To Ambrose Madison
New York Aug. 7th, 1786.
The business depending before Congress not permitting Jas. Monroe1 to make a trip up the North River and a solitary trip being very disagreeable to me as well as likely to be less satisfactory in the result, I have declined for the present going further Northward than this City. I have however concerted some arrangements with Col. M: which have for their object, the extension of our speculations on the Mohawk. The purchase we have already made is so well ascertained to be a judicious one that I am confirmed in my wishes to add to it if possible. The crisis also is unquestionably favorable. Nothing can bear a worse aspect than our federal affairs as viewed from this position. No money comes into the public treasury, trade is on a wretched footing, and the States are running mad after paper money, which among other evils disables them from all contributions of specie for paying the public debts, particularly the foreign one. In Rhode Island a large sum has been struck and made a tender, and a severe penalty imposed on any attempt to discriminate between it and coin. The consequence is that provisions are witheld from the Market, the Shops shut up—a general distress and tumultuous meetings.2 The prices of produce seem to be lower here than in Philada. Tobo. is no exception to this remark.
The country suffers much from a want of rain. I understand by some persons just arrived here from Virga. that you have latterly been seasonable, or at least that the lower Country has been so. My next will be from Philada. Adieu
J. M. Jr.
Tr (DLC: Carnegie Institution of Washington Papers). Partially printed in Burnett, Letters description begins Edmund C. Burnett, ed., Letters of Members of the Continental Congress (8 vols.; Washington, 1921–36). description ends , VIII, 417 n.
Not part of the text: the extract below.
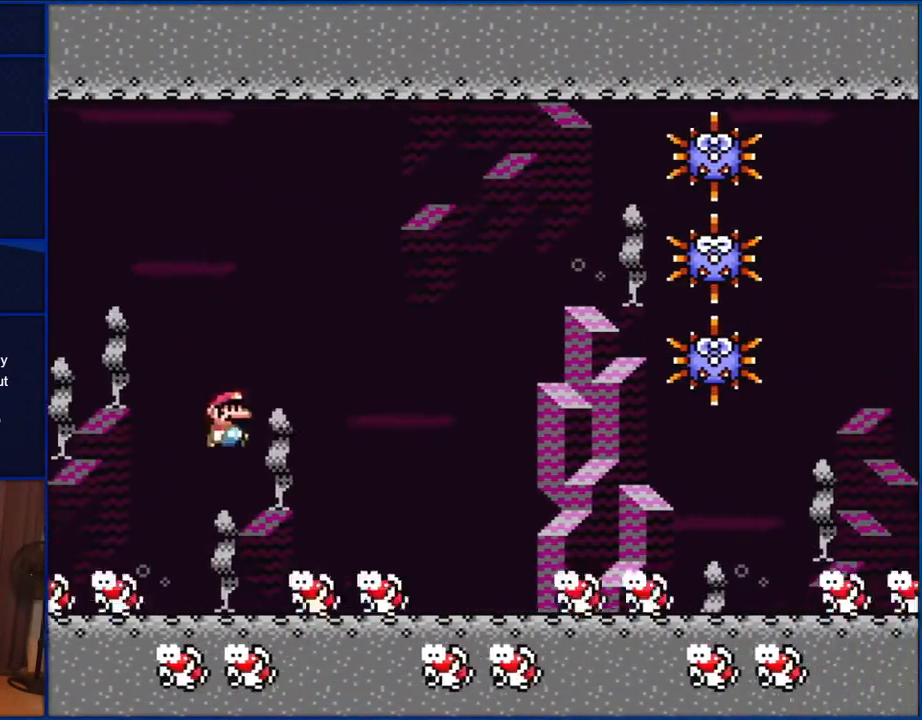
{"buttons": ["Y", "DPAD_LEFT"], "events": [[33, "DPAD_UP", "down"], [67, "DPAD_LEFT", "up"], [67, "DPAD_RIGHT", "down"], [117, "DPAD_UP", "up"], [267, "B", "up"], [267, "DPAD_RIGHT", "up"], [383, "DPAD_LEFT", "down"]]}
The original was in the possession of Stan. V. Henkels when Burnett’s copy was made. Location of RC in 1974 was unknown.
1. “Pres. Monroe” in the transcript, with a marginal question mark inserted by Burnett.
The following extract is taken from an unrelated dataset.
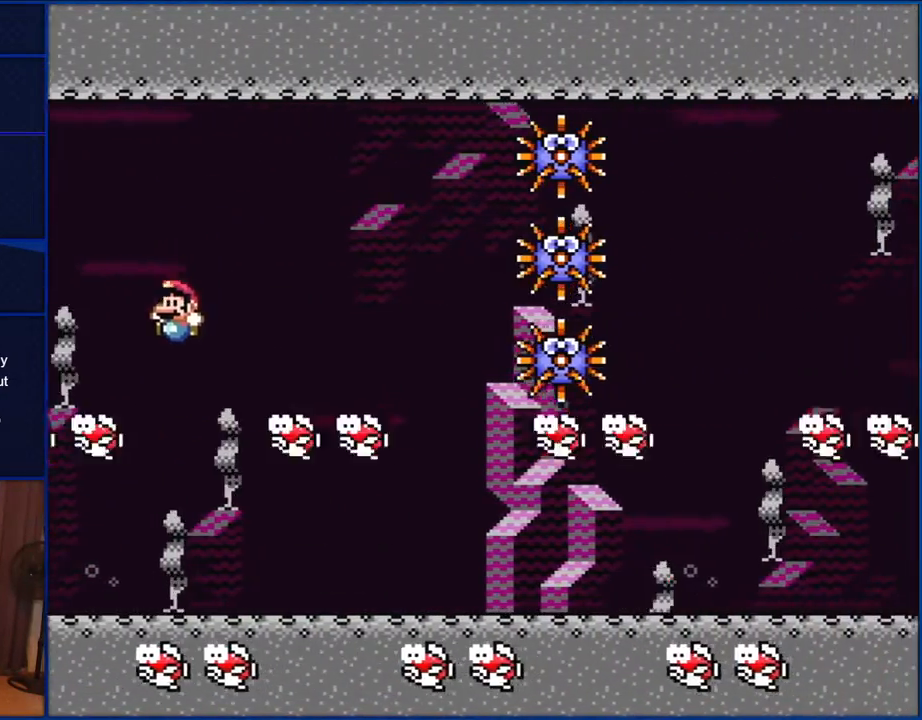
{"buttons": ["Y", "DPAD_RIGHT"], "events": [[33, "DPAD_LEFT", "up"], [150, "DPAD_RIGHT", "down"]]}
2. An often-quoted item concerning Rhode Island which appeared in the New-Haven Chronicle (12 Sept. 1786) and elsewhere, seems to have echoed JM. “A traveller from the eastward informs, that the towns of Providence and Newport, Rhode-Island, make a most doleful appearance, half the shops being shut, and little or no business done. The corners of the streets are crowded with paper money politicians of opposed ideas, chatting like magpies.… Many of the inhabitants have been greatly distressed.” The cause for this effort to discredit Rhode Island was the act of April 1786 which the country party forced through the state legislature to authorize a loan of £100,000 to landowners at 4 percent interest, with the borrower’s property accepted as collateral. The funds thus obtained were used to pay off old debts, and those who refused to accept the paper were denied legal means of collecting the debt. Farmers tried to boycott markets in an effort to force acceptance of the paper money thus obtained, and some merchants shut up their shops while others took to back alleys to avoid meeting debtors in the streets (Frank G. Bates, Rhode Island and the Formation of the Union [New York, 1898], pp. 118–48). JM, as a hard-money man, must have sympathized with the creditors and with the author of an essay in the Philadelphia newspaper who shared JM’s attitude on specie. “The cry of the scarcity of money, is generally putting the effect for the cause. No business can be done, say some, because money is scarce. It may be said with more truth, money is scarce, because little business is done.… Those who refuse doubtful paper … are not enemies, but friends to their country” (“A Friend to Public Credit,” Philadelphia Independent Gazetteer, 29 July 1786).